The Marketer Who Saved Broke College Students | Sal Pizzo

From Saving Students 💰 to Running his Own Agency

This week we have a marketer that managed to save broke college students 💰 and build a successful marketing agency in the process.

I introduce Sal Pizzo - a bright marketer hailing from Springfield, Missouri.

Q: Tell us a little about what you’re up to right now

Me and a formal fraternity brother actually co founded a social media marketing agency called 4Social Marketing.

We distributed our services as three packages; content creation, social media management and social media ads.

The whole main point was to get some of these smaller brands online to be able to tell their story, whether it's through videos, pictures, just all type of content in general.

Q: How did you come up with the idea of building your agency?

It's funny because during quarantine I was still technically living in my mother's basement. I would think It's just me down here and It's just this little lab in my head, like, let's try to make like because obviously, I didn't really have a job at that point either.

So I was like, let's just try to make some bit of income while also helping out the community in general. I also felt really self conscious about my resume in general.

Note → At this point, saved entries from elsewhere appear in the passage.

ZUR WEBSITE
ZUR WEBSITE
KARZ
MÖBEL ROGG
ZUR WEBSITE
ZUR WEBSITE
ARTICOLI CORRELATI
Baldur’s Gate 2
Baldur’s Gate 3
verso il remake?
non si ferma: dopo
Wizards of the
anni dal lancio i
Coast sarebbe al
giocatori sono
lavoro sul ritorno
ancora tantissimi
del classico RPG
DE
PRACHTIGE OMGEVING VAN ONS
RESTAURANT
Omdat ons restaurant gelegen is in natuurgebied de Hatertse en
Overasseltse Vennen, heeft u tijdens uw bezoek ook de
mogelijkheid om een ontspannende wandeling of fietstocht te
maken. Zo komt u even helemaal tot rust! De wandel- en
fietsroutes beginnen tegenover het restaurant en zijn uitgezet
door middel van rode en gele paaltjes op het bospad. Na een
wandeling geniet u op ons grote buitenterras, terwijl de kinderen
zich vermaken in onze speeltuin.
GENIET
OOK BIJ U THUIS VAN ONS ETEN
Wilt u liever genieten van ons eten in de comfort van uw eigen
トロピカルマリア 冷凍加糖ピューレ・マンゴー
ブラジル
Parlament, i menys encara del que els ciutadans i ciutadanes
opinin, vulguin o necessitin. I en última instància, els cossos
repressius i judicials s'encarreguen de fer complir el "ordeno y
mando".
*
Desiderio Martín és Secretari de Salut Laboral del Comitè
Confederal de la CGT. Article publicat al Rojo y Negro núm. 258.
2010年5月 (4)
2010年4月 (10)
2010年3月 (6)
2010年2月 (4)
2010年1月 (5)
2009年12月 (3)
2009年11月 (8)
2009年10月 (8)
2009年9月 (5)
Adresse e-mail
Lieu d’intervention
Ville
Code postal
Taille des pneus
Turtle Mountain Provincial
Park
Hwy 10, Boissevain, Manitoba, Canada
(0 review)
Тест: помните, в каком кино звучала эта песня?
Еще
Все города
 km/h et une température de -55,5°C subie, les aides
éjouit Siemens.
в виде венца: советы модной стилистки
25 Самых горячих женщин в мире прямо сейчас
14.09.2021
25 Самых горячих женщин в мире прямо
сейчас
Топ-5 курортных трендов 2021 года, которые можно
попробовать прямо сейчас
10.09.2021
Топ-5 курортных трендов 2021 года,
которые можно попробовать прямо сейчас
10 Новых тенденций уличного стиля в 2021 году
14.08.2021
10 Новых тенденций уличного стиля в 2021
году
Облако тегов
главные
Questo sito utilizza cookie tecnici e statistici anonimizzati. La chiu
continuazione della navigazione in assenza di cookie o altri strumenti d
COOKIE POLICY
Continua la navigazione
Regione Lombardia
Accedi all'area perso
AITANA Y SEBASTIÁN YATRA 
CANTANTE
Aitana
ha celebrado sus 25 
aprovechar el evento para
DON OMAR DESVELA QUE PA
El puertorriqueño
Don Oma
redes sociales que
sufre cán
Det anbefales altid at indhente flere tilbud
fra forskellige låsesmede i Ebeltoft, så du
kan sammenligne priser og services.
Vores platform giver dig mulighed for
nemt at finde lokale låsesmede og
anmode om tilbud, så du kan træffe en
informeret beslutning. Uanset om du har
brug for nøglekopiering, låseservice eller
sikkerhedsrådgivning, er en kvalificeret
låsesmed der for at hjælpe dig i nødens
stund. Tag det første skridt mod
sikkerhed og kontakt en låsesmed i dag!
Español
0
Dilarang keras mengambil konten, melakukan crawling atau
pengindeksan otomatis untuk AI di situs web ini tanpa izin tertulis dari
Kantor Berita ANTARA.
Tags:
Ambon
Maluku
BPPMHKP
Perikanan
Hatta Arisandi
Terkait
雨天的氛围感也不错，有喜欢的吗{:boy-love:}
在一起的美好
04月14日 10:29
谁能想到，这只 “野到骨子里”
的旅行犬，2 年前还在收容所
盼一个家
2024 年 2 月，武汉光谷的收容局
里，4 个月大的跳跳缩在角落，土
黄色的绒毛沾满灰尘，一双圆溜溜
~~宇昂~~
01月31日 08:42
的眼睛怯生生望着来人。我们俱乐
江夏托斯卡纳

So I went ahead and I decided to create an Instagram page highlighting some of the local restaurants because I knew they were struggling.

It was kind of a forefront of okay, how can we help them out? How can we let them be creative, stand out in a noisy environment?

Also a lot of college students were broke and none of them knew there was a restaurant down the street that served an entire meal for $6.

Q: What were the steps you took the create the Instagram page?

So I remember investing in a couple of courses first, because I was like, my mind's going everywhere. I need some bit, of course, template, whatever.

So I first started with a simple Google search restaurants near me in Springfield. I ranked the top 30 or 50. Usually ranked them from like three stars and lower because of the fact that obviously they're not getting as much exposures.

They probably need more help because of the fact that they're struggling more with an online presence or just people talking about them online.

I went to some of them posted about those and then when people ask, like, hey, I need a restaurant recommendation. I was the guy for it. People were like, hey, I need to take my girlfriend out to eat somewhere. Where should I go? Here's a template of 50 restaurants like Pick and choose, buddy.

The overall aspect of being like, okay, well here's restaurants. Let's highlight some specials. Let's highlight where it is. Tag them, have them repost on their account, talk to someone in charge.

Maybe see if we want to do some collaborations and just overall kind of get a blood flowing of where could this restaurant be? And why do people not know about this place that serves a full meal for $6?

Q: What was the coolest thing that happened to you while building that Instagram page?

I was at the bar one time and this girl came up to me and she said, hey, I just want to let you know now, me and my boyfriend went to some of the restaurants because of the fact that we saw them on your page. I will never forget that moment.

Because the fact I was like, you know what? This is why I do that. I still think about to this day how storytelling online can lead anyone going from point A to point B.

Q: At what point did you decide to take a step back and focus on building the agency?

Since I graduated I'm not in Springfield anymore. I'm 3 hours away and so I kind of just have it as a portfolio at this point.

At some point one of my fraternity brother, who is an excellent photographer and videographer, reached out to me was like let's co-found a company, basically.

That agency ended up becoming 4Socialmarketing.

Q: How did you find clients when you first started? What was that process like?

So it was at first family friends. I knew a buddy's father that runs a restaurant, so I reached out to him immediately.

But the rest of clients were from cold calls. I will live and die by cold calls. There's something about cold calls that puts a little hair in your chest.

It's the immediate people skills you have to have. It's like, all right, how do you get this person attention?

Whatever aspect they might say, like, you have to be able to pivot. You have to be able to schedule something out of this.

How can I really grab someone's attention that you have no idea, and they don't know you. How do you do that immediately?

And I've seen a lot more success with cold calls. Email is fine. It's just not as fast. I've seen emails work.

It's totally fine. I'm not bashing on it. But that was the main success we had was cold calling.

I've noticed that using platforms like specific Cold Reach platforms that give me phone numbers, calling up the phone number and then having that handwritten down list or Google Sheets, just basically crossing off who would be a worthy candidate, who wouldn't be. And then reaching back out if needed.